Stored data entries:
=====

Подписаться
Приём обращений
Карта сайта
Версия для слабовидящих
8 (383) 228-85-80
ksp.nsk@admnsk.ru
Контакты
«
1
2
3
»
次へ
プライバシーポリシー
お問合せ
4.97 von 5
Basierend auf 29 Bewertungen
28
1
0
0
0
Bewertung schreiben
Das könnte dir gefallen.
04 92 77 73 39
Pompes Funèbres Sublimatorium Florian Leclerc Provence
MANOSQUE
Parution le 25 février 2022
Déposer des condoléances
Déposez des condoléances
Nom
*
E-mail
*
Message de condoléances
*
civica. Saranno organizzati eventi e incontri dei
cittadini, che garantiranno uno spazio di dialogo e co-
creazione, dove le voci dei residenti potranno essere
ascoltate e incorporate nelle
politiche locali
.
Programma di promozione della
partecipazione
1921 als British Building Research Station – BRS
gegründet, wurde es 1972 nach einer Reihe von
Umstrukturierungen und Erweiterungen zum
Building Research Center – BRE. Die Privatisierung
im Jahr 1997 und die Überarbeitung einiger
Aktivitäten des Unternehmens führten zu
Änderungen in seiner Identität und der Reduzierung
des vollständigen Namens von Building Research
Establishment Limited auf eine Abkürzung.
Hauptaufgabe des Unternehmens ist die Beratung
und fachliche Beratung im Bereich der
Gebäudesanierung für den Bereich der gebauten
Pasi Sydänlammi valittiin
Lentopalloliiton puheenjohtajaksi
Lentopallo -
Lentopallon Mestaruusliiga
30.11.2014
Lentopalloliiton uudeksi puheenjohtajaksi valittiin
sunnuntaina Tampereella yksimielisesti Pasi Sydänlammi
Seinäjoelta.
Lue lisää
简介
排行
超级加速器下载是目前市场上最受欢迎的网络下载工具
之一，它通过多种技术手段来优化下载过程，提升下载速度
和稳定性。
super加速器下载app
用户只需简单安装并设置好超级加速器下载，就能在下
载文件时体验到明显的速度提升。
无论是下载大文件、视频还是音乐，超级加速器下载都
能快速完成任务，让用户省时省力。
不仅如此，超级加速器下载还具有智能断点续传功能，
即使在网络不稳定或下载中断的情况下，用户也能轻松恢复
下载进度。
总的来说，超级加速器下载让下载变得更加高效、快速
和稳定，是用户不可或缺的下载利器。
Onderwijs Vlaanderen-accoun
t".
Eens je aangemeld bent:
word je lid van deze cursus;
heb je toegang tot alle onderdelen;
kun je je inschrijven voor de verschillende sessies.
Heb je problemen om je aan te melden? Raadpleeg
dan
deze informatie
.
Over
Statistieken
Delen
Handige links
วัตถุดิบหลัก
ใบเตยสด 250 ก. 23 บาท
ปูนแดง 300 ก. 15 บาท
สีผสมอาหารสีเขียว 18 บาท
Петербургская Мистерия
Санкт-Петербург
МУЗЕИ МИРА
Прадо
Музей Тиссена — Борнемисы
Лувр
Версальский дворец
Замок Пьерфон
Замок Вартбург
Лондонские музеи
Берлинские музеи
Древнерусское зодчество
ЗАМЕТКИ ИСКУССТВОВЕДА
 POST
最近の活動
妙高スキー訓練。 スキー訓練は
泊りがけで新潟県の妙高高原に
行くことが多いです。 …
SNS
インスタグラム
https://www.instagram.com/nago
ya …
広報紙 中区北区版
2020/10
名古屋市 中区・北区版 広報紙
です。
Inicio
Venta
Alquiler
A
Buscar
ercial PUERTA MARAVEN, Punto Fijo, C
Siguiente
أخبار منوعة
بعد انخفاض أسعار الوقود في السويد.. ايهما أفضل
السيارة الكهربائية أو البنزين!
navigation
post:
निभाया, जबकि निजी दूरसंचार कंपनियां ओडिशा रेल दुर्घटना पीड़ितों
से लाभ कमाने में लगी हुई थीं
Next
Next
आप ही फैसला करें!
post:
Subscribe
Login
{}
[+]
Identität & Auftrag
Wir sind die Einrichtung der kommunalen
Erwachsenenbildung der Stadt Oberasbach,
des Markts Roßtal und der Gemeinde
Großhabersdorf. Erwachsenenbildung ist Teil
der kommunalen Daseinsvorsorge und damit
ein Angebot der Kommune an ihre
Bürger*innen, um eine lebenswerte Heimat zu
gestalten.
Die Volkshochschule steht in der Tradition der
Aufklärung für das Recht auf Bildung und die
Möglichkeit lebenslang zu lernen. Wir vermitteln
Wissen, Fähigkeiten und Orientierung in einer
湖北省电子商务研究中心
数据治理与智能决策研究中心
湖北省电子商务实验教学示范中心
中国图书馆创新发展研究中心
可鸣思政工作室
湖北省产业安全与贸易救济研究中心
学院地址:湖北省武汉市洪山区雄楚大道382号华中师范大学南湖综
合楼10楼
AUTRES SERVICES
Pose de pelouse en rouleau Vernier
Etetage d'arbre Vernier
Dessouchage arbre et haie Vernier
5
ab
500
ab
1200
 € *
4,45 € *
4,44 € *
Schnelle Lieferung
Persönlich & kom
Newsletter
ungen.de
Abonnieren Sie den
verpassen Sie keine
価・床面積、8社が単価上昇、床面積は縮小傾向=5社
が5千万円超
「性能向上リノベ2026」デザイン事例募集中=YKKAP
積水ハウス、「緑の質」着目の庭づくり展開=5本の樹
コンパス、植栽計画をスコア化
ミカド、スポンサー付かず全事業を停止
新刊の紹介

=====

- Your goal -
Retype every line of the records above, reproducing each one character for character.

- Solution -
Подписаться
Приём обращений
Карта сайта
Версия для слабовидящих
8 (383) 228-85-80
ksp.nsk@admnsk.ru
Контакты
«
1
2
3
»
次へ
プライバシーポリシー
お問合せ
4.97 von 5
Basierend auf 29 Bewertungen
28
1
0
0
0
Bewertung schreiben
Das könnte dir gefallen.
04 92 77 73 39
Pompes Funèbres Sublimatorium Florian Leclerc Provence
MANOSQUE
Parution le 25 février 2022
Déposer des condoléances
Déposez des condoléances
Nom
*
E-mail
*
Message de condoléances
*
civica. Saranno organizzati eventi e incontri dei
cittadini, che garantiranno uno spazio di dialogo e co-
creazione, dove le voci dei residenti potranno essere
ascoltate e incorporate nelle
politiche locali
.
Programma di promozione della
partecipazione
1921 als British Building Research Station – BRS
gegründet, wurde es 1972 nach einer Reihe von
Umstrukturierungen und Erweiterungen zum
Building Research Center – BRE. Die Privatisierung
im Jahr 1997 und die Überarbeitung einiger
Aktivitäten des Unternehmens führten zu
Änderungen in seiner Identität und der Reduzierung
des vollständigen Namens von Building Research
Establishment Limited auf eine Abkürzung.
Hauptaufgabe des Unternehmens ist die Beratung
und fachliche Beratung im Bereich der
Gebäudesanierung für den Bereich der gebauten
Pasi Sydänlammi valittiin
Lentopalloliiton puheenjohtajaksi
Lentopallo -
Lentopallon Mestaruusliiga
30.11.2014
Lentopalloliiton uudeksi puheenjohtajaksi valittiin
sunnuntaina Tampereella yksimielisesti Pasi Sydänlammi
Seinäjoelta.
Lue lisää
简介
排行
超级加速器下载是目前市场上最受欢迎的网络下载工具
之一，它通过多种技术手段来优化下载过程，提升下载速度
和稳定性。
super加速器下载app
用户只需简单安装并设置好超级加速器下载，就能在下
载文件时体验到明显的速度提升。
无论是下载大文件、视频还是音乐，超级加速器下载都
能快速完成任务，让用户省时省力。
不仅如此，超级加速器下载还具有智能断点续传功能，
即使在网络不稳定或下载中断的情况下，用户也能轻松恢复
下载进度。
总的来说，超级加速器下载让下载变得更加高效、快速
和稳定，是用户不可或缺的下载利器。
Onderwijs Vlaanderen-accoun
t".
Eens je aangemeld bent:
word je lid van deze cursus;
heb je toegang tot alle onderdelen;
kun je je inschrijven voor de verschillende sessies.
Heb je problemen om je aan te melden? Raadpleeg
dan
deze informatie
.
Over
Statistieken
Delen
Handige links
วัตถุดิบหลัก
ใบเตยสด 250 ก. 23 บาท
ปูนแดง 300 ก. 15 บาท
สีผสมอาหารสีเขียว 18 บาท
Петербургская Мистерия
Санкт-Петербург
МУЗЕИ МИРА
Прадо
Музей Тиссена — Борнемисы
Лувр
Версальский дворец
Замок Пьерфон
Замок Вартбург
Лондонские музеи
Берлинские музеи
Древнерусское зодчество
ЗАМЕТКИ ИСКУССТВОВЕДА
 POST
最近の活動
妙高スキー訓練。 スキー訓練は
泊りがけで新潟県の妙高高原に
行くことが多いです。 …
SNS
インスタグラム
https://www.instagram.com/nago
ya …
広報紙 中区北区版
2020/10
名古屋市 中区・北区版 広報紙
です。
Inicio
Venta
Alquiler
A
Buscar
ercial PUERTA MARAVEN, Punto Fijo, C
Siguiente
أخبار منوعة
بعد انخفاض أسعار الوقود في السويد.. ايهما أفضل
السيارة الكهربائية أو البنزين!
navigation
post:
निभाया, जबकि निजी दूरसंचार कंपनियां ओडिशा रेल दुर्घटना पीड़ितों
से लाभ कमाने में लगी हुई थीं
Next
Next
आप ही फैसला करें!
post:
Subscribe
Login
{}
[+]
Identität & Auftrag
Wir sind die Einrichtung der kommunalen
Erwachsenenbildung der Stadt Oberasbach,
des Markts Roßtal und der Gemeinde
Großhabersdorf. Erwachsenenbildung ist Teil
der kommunalen Daseinsvorsorge und damit
ein Angebot der Kommune an ihre
Bürger*innen, um eine lebenswerte Heimat zu
gestalten.
Die Volkshochschule steht in der Tradition der
Aufklärung für das Recht auf Bildung und die
Möglichkeit lebenslang zu lernen. Wir vermitteln
Wissen, Fähigkeiten und Orientierung in einer
湖北省电子商务研究中心
数据治理与智能决策研究中心
湖北省电子商务实验教学示范中心
中国图书馆创新发展研究中心
可鸣思政工作室
湖北省产业安全与贸易救济研究中心
学院地址:湖北省武汉市洪山区雄楚大道382号华中师范大学南湖综
合楼10楼
AUTRES SERVICES
Pose de pelouse en rouleau Vernier
Etetage d'arbre Vernier
Dessouchage arbre et haie Vernier
5
ab
500
ab
1200
 € *
4,45 € *
4,44 € *
Schnelle Lieferung
Persönlich & kom
Newsletter
ungen.de
Abonnieren Sie den
verpassen Sie keine
価・床面積、8社が単価上昇、床面積は縮小傾向=5社
が5千万円超
「性能向上リノベ2026」デザイン事例募集中=YKKAP
積水ハウス、「緑の質」着目の庭づくり展開=5本の樹
コンパス、植栽計画をスコア化
ミカド、スポンサー付かず全事業を停止
新刊の紹介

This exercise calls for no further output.